[EXERCISE REQUIREMENTS]
Word-for-word transcription needed. Include every entry below but no pictures.

[RECORDS FOR PROCESSING]
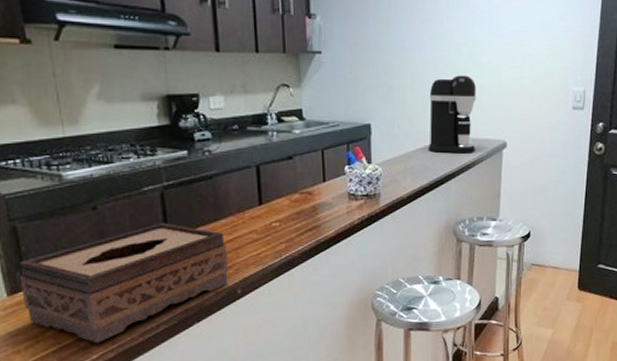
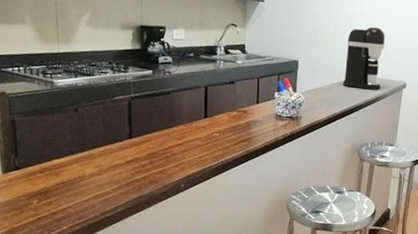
tissue box: present [19,222,228,344] -> none [13,125,176,218]

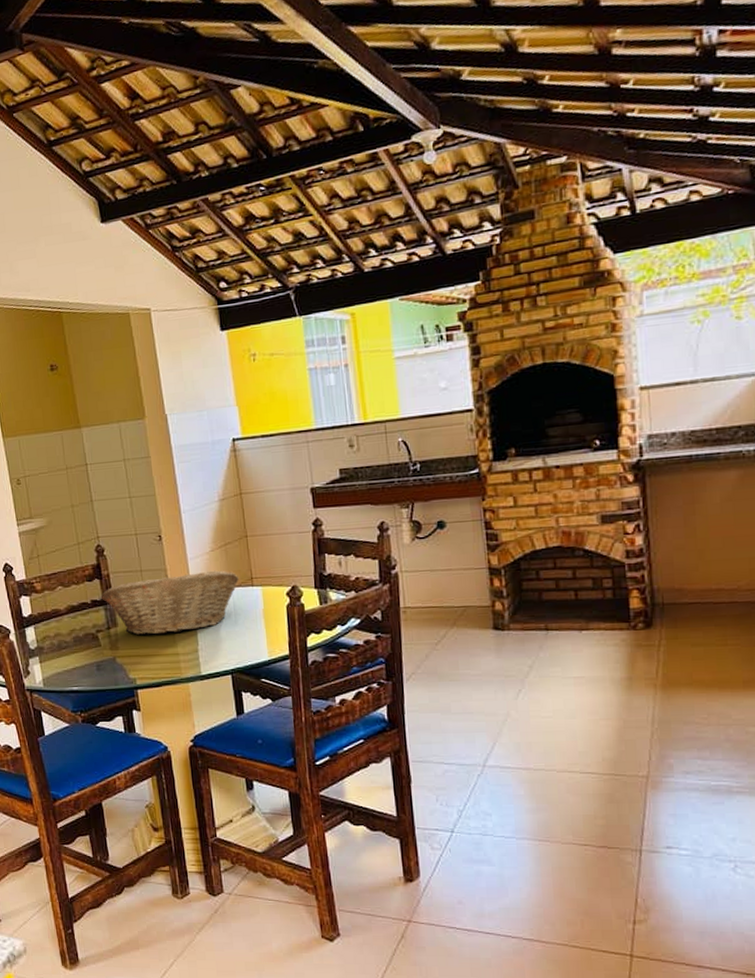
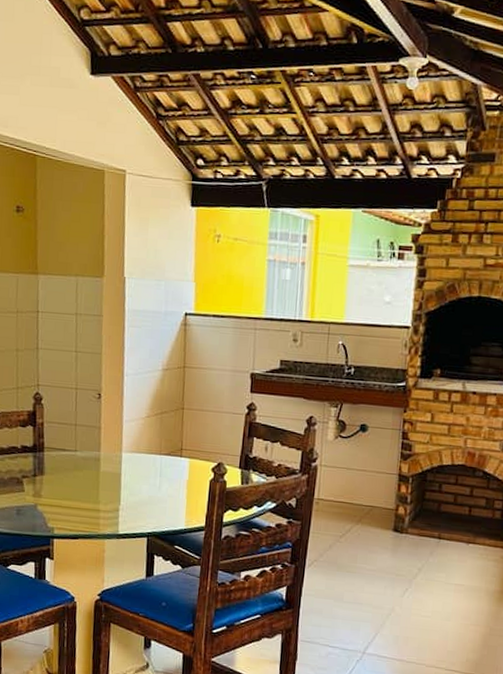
fruit basket: present [101,570,239,635] -> none [32,433,169,490]

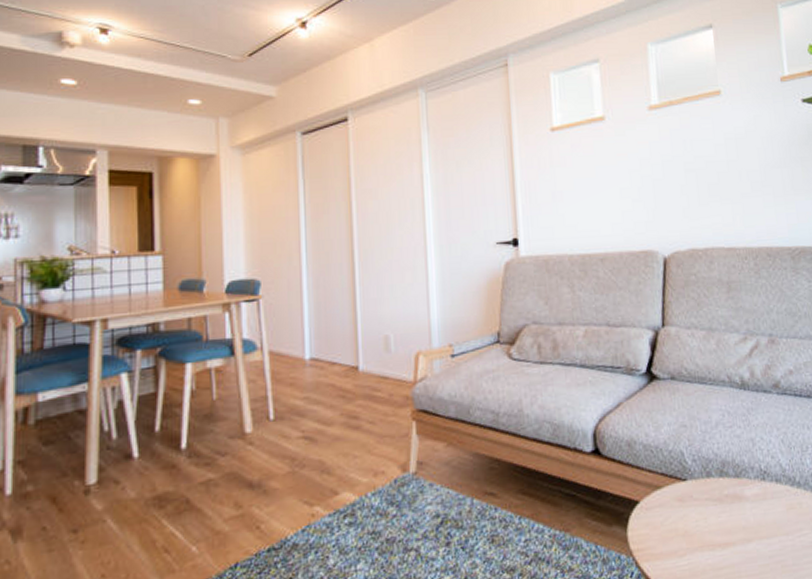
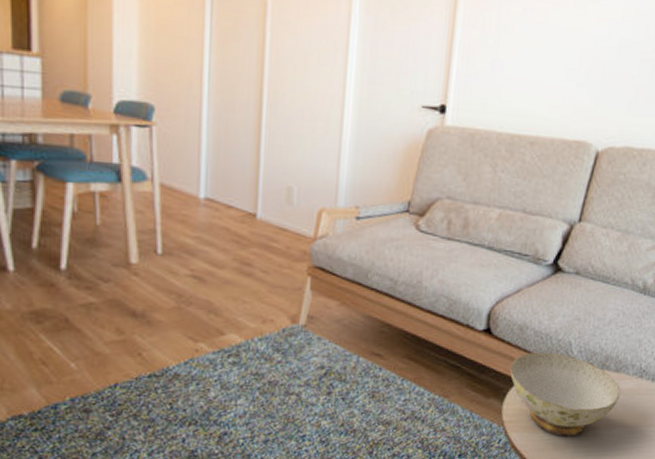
ceramic bowl: none [626,466,747,560] -> present [510,352,621,436]

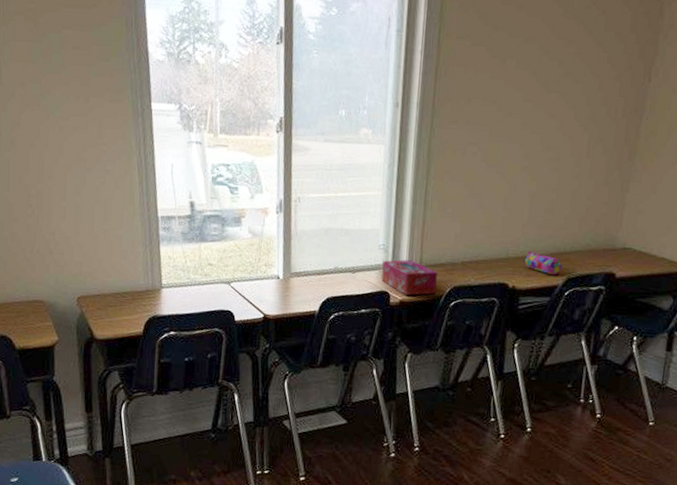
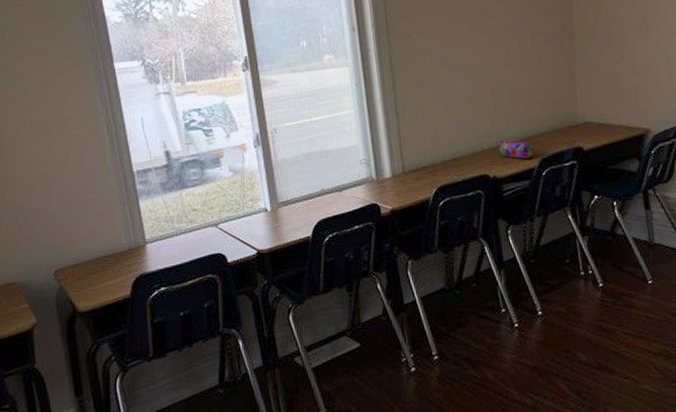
tissue box: present [381,260,437,296] -> none [367,169,423,204]

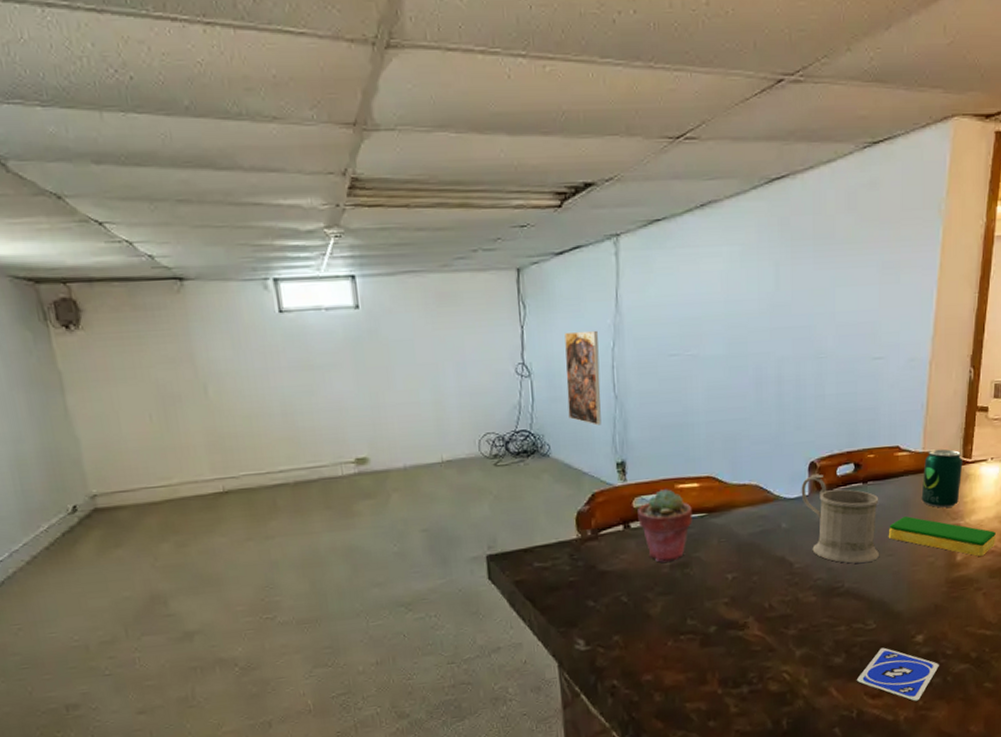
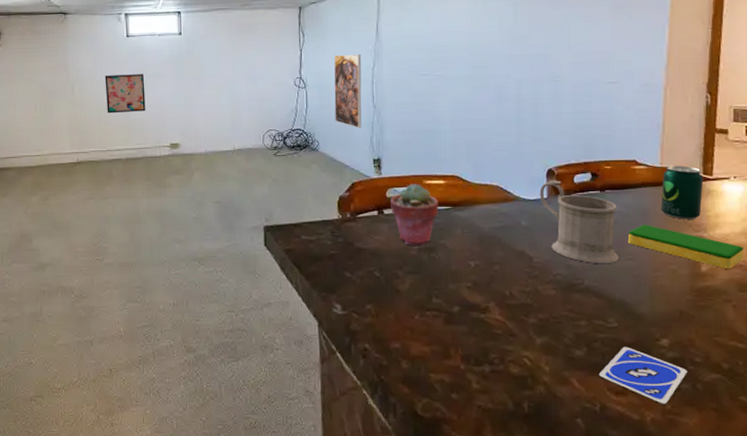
wall art: none [252,365,317,422] -> present [105,74,146,114]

[ANSWER BOX]
tissue box: present [19,222,228,344] -> none [13,125,176,218]

fruit basket: present [101,570,239,635] -> none [32,433,169,490]

ceramic bowl: none [626,466,747,560] -> present [510,352,621,436]

tissue box: present [381,260,437,296] -> none [367,169,423,204]

wall art: none [252,365,317,422] -> present [105,74,146,114]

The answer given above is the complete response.